Thirty one jurisdictions have the death penalty in the US. Fourteen have a shield law, which blocks the identity of drug makers from being made public, according to the non-profit Death Penalty Information Center.

In November 2017, Stirling stood next to Gov. Henry McMaster, who called on lawmakers to pass a similar measure.

“The reason we don’t have the drugs, despite intense efforts to get them,” McMaster said at the time standing in front of a prison, “is because the companies that make them, the distributors that distribute them, and the pharmacists who may have to compound them, don’t want to be identified.”

McMaster said many told him privately they are worried about retaliation. There are also ethical and business concerns. Shield laws used in other states have worked, Stirling said. He doesn’t know why it hasn’t passed the legislature.

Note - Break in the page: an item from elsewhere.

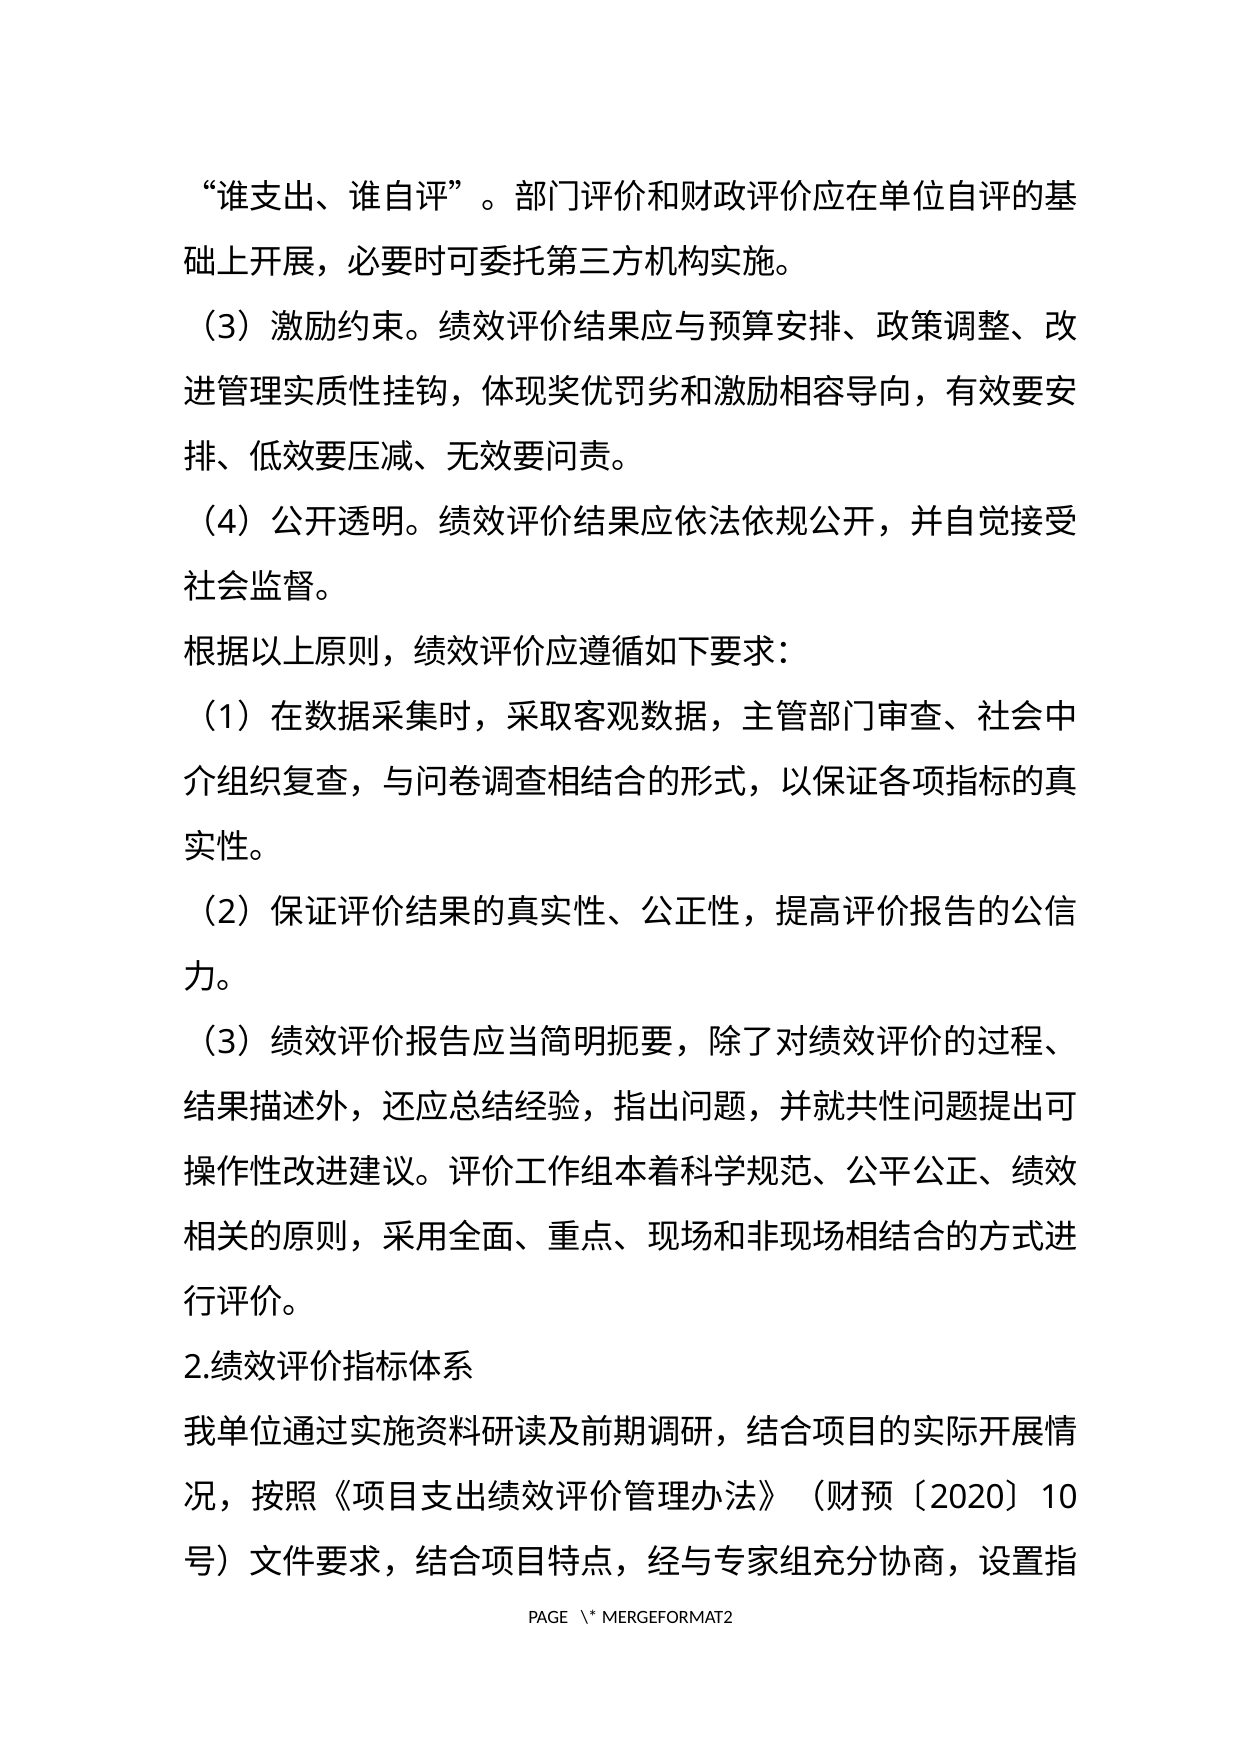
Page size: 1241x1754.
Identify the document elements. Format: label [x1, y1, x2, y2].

text [183, 162, 1078, 1592]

Get breaking news alerts with the Queen City News mobile app. It’s FREE! Download for iOS or Android

“States have it and they’re able to obtain the drugs,” he said. “If we have the shield law it gives us another tool to go to these companies and say, ‘You’ll be protected. Your identity will not be disclosed.’ That does not guarantee they will sell us these drugs…that’s just another tool we have.”

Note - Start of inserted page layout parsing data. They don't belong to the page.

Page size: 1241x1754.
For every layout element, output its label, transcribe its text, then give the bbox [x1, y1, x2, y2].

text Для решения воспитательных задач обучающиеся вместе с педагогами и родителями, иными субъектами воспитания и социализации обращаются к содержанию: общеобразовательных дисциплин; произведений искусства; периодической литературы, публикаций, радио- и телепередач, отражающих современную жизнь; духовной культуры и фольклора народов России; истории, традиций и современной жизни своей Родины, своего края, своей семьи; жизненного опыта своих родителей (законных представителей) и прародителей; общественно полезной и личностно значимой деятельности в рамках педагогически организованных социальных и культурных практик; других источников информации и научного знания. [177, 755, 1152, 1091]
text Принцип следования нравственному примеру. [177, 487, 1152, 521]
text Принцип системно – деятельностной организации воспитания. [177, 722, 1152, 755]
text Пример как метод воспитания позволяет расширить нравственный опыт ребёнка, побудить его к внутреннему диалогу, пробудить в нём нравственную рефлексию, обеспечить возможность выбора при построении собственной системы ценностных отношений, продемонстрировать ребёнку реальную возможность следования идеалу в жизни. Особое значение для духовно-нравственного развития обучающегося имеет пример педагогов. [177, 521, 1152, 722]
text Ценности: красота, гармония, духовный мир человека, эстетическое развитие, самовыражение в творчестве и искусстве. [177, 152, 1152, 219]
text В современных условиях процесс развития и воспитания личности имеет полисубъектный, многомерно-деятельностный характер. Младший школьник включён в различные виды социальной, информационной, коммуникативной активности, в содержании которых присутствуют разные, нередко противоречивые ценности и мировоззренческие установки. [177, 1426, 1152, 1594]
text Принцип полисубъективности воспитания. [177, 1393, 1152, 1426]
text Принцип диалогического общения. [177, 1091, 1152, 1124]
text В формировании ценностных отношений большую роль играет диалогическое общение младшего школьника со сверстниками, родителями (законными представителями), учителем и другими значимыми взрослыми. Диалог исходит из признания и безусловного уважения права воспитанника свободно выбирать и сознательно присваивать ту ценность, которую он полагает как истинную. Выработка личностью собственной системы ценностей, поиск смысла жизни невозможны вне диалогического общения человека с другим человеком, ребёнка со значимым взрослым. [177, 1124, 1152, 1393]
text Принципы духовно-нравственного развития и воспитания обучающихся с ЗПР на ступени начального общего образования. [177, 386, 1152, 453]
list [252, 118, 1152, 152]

The executive director of the Death Penalty Information Center says shield laws work but it “depends how you define worked.” Robert Dunham says the death penalty needs transparency not secrecy.

“When you have an issue that’s this important and this irreversible, it’s important you be forthcoming,” he said. “If you’re going to use the government’s power to kill somebody, its necessary to make sure that carrying out the law doesn’t violate the law.”

In a statement, McMaster said the SCDC is pursuing “every possible avenue to make sure justice is served.”

“For years, Governor McMaster and Director Stirling have advocated for legislative action that would make sure the Department of Corrections could carry out this sentence,” said the governor’s spokesperson in a statement. “Unfortunately, the General Assembly still hasn’t acted, but the Department of Corrections is pursuing every possible avenue to make sure justice is served in this case and in future cases.”

Some prosecutors say they have sought the death penalty less often in recent years citing the state’s inability to carry out executions. South Carolina’s most notorious serial killer, Todd Kohlhepp, was given seven consecutive life sentences despite the Seventh Circuit Solicitor saying it was a clear death penalty case. Kohlhepp was arrested after a missing woman was found chained up in a metal storage container on his property. He ended up pleading guilty to several murders in 2017.

Dozens of his victim’s family members supported a multiple life sentence. The families wanted swift justice which would not be possible with a lengthy appeals process involved in capital cases and the lack of lethal injection drugs.

Some lawmakers want prisoners to have no choice but to go to the electric chair if the drugs needed for lethal injection are unavailable. Earlier this year, state senators in South Carolina re-introduced a proposal to do that. The Senate passed the bill with an option that also allowed death by firing squad. The House removed that option which means the bill would have to pass the Senate again.

Moore is one of 37 people, all men, currently on South Carolina’s death row.